The existence of social media has resulted in a double life for many of us. While it provides us with connections to people from all over the world and keeps us informed on important events, it also makes it difficult to stay present. Some people are skilled at disconnecting from their phones and laptops, but the vast majority of us have some form of strained relationship with social media.
This year has been a particularly grueling one. A limited amount of options for going out, the forced separation between loved ones, and the constant toxic news cycle make it very difficult for us to take a break from our devices. Still, going on a social media break is a big ask, particularly when spending large chunks of time at home.

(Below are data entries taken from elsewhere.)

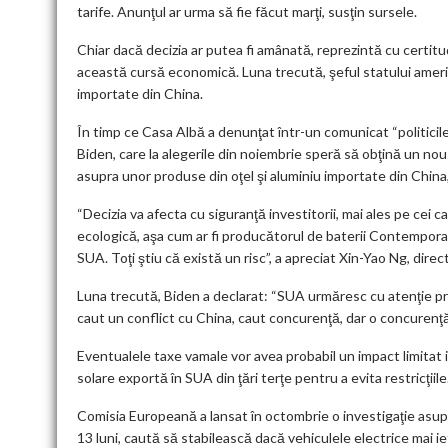
tarife. Anunţul ar urma să fie făcut marţi, susţin sursele.
Chiar dacă decizia ar putea fi amânată, reprezintă cu certit
această cursă economică. Luna trecută, şeful statului america
importate din China.
În timp ce Casa Albă a denunţat într-un comunicat “politicile ş
Biden, care la alegerile din noiembrie speră să obţină un no
asupra unor produse din oţel şi aluminiu importate din China, 
“Decizia va afecta cu siguranţă investitorii, mai ales pe cei 
ecologică, aşa cum ar fi producătorul de baterii Contempor
SUA. Toţi ştiu că există un risc”, a apreciat Xin-Yao Ng, direct
Luna trecută, Biden a declarat: “SUA urmăresc cu atenţie pr
caut un conflict cu China, caut concurenţă, dar o concurenţă 
Eventualele taxe vamale vor avea probabil un impact limitat i
solare exportă în SUA din ţări terţe pentru a evita restricţiile
Comisia Europeană a lansat în octombrie o investigaţie asup
13 luni, caută să stabilească dacă vehiculele electrice mai i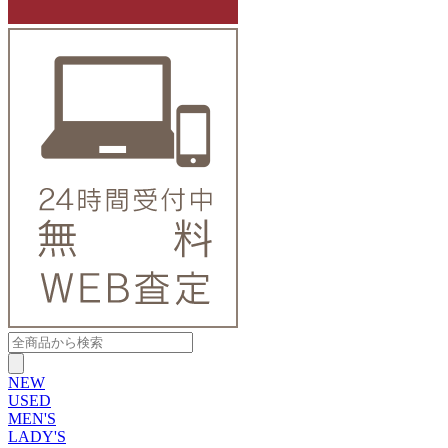
NEW
USED
MEN'S
LADY'S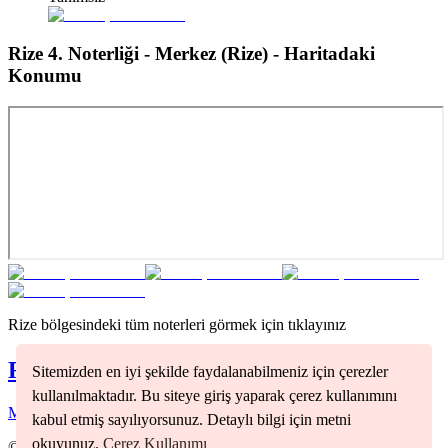
Rize 4. Noterliği - Merkez (Rize)
- Haritadaki
Konumu
Rize
bölgesindeki tüm noterleri görmek için tıklayınız
Rize
Noterleri
Sitemizden en iyi şekilde faydalanabilmeniz için çerezler
kullanılmaktadır. Bu siteye giriş yaparak çerez kullanımını
Merkez
(
2
)
kabul etmiş sayılıyorsunuz. Detaylı bilgi için metni
okuyunuz.
Çerez Kullanımı
©
2026
Nöbetçi Noter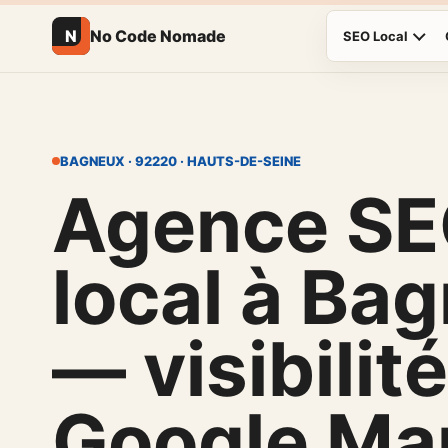
N
No Code Nomade
SEO Local
BAGNEUX · 92220 · HAUTS-DE-SEINE
Agence S
local à Ba
— visibilité
Google Ma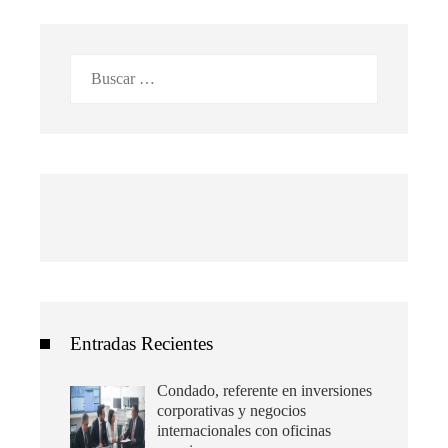
Buscar:
Entradas Recientes
Condado, referente en inversiones
corporativas y negocios
internacionales con oficinas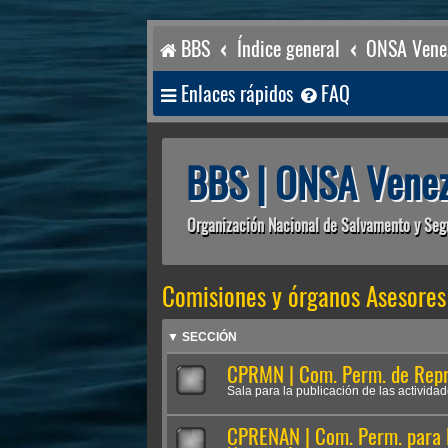
BBS
Índice general
ONSA Venez
Enlaces rápidos
FAQ
BBS | ONSA Venez
Organización Nacional de Salvamento y Seg
Comisiones y órganos Asesores
▼ SECCIÓN
CPRMN | Com. Perm. de Repr
Sala para la publicación de las activida
CPRENAN | Com. Perm. para l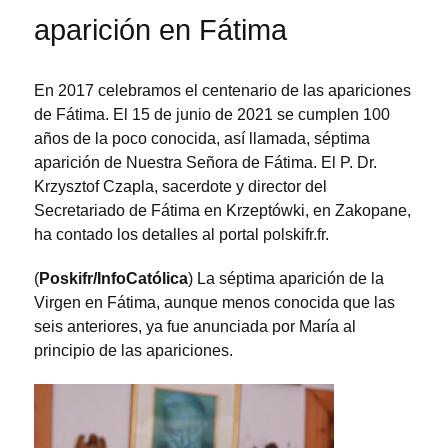
aparición en Fátima
En 2017 celebramos el centenario de las apariciones
de Fátima. El 15 de junio de 2021 se cumplen 100
años de la poco conocida, así llamada, séptima
aparición de Nuestra Señora de Fátima. El P. Dr.
Krzysztof Czapla, sacerdote y director del
Secretariado de Fátima en Krzeptówki, en Zakopane,
ha contado los detalles al portal polskifr.fr.
(
Poskifr/InfoCatólica
) La séptima aparición de la
Virgen en Fátima, aunque menos conocida que las
seis anteriores, ya fue anunciada por María al
principio de las apariciones.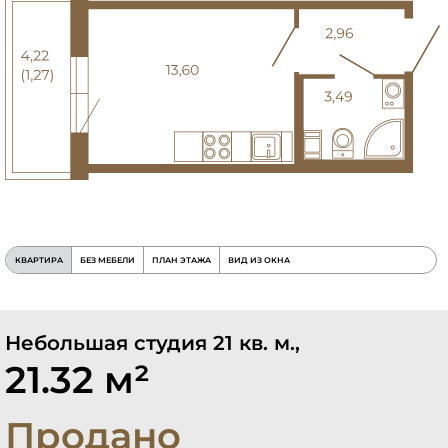
КВАРТИРА
БЕЗ МЕБЕЛИ
ПЛАН ЭТАЖА
ВИД ИЗ ОКНА
Небольшая студия 21 кв. м.,
21.32 м²
Продано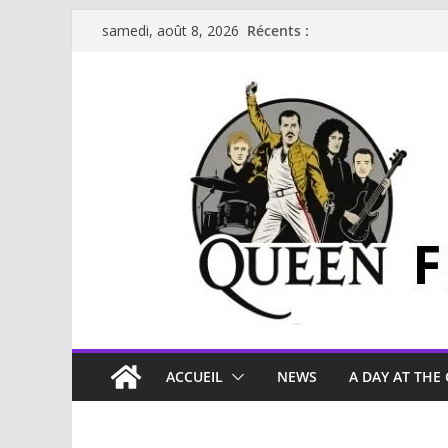
Récents :
samedi, août 8, 2026
ACCUEIL
NEWS
A DAY AT THE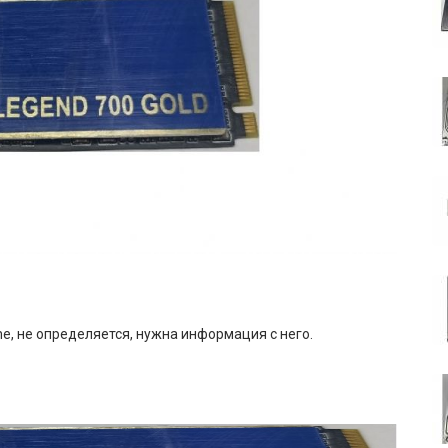
e, не определяется, нужна информация с него.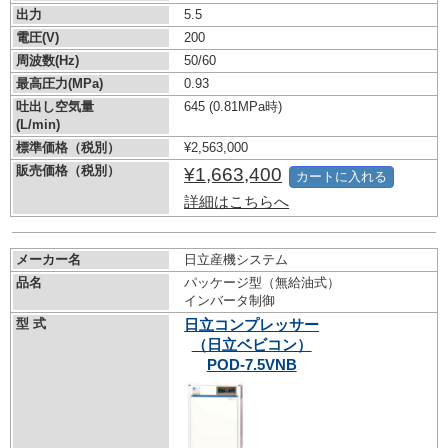
出力
5.5
電圧(V)
200
周波数(Hz)
50/60
最高圧力(MPa)
0.93
吐出し空気量
645
(0.81MPa時)
(L/min)
標準価格（税別）
¥2,563,000
販売価格（税別）
¥1,663,400
カートに入れる
詳細はこちらへ
メーカー名
日立産機システム
品名
パッケージ型（無給油式）
インバータ制御
型 式
日立コンプレッサー
（日立ベビコン）
POD-7.5VNB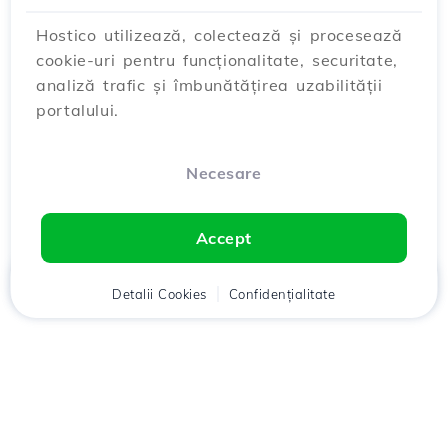
Hostico utilizează, colectează și procesează
cookie-uri pentru funcționalitate, securitate,
analiză trafic și îmbunătățirea uzabilității
portalului.
Necesare
Accept
Acasă
Detalii Cookies
Client
Coș
Confidențialitate
Chat
Meniu
Descarcă aplicația
Hostico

“Seeing others’ curated, polished images of only happy moments or attractive photos can set up an unrealistic expectation of ourselves and the destructive experience of constantly comparing oneself with others,” psychiatrist Christine Moutier tells Self . The constant use of social media can increase symptoms of isolation, anxiety, depression and people’s self-esteem. While it may feel like social media is making you feel connected when you need it most, the opposite is what might be going on.
Fortunately, you can control your social media breaks . There’s no wrong way to do them. While you can choose to eliminate all social media profiles and apps from your phone, setting up some basic boundaries is enough. Try this change for a week or two, and see how you feel. Adapt as you go along.
Here are 3 signs you need a social media break:
You have trouble getting things done
When something is consuming your attention, it’s very difficult for you to focus on your work and relationships. If you’re finding it difficult to do the things you have or want to do because you’d rather scroll mindlessly through your feed, it might be time to ask yourself what’s going on. Social media is a great distraction, but it’s one that leaves you feeling empty, like you wasted your time on stuff you already knew.
Your downtime is consumed by social media
Most of us spend our downtime on our phones, so it’s difficult to know if you’re going overboard with your social media habit. But some alarm bells should be ringing if you find yourself constantly drawn to your phone, even when you’ve just checked your timeline or you’re trying to do something else. Set some parameters for your social media usage, either by using your Screen Time settings or by controlling your impulses.
You have no time for your hobbies
The pandemic has robbed a lot of us of the inspiration and pleasure we gain from our hobbies. Now that we’re some months (or is it years?) into the pandemic knowing that it’s not going away anytime soon, it’s important to prioritize the stuff that makes us feel happy and fulfilled. Start off slow, challenging yourself to small chunks of time focused on doing something you enjoy without having any phone time, whether it’s a sport, reading a book or indulging in a hobby. Or, hey, turning your mind off completely and meditating is also a great option!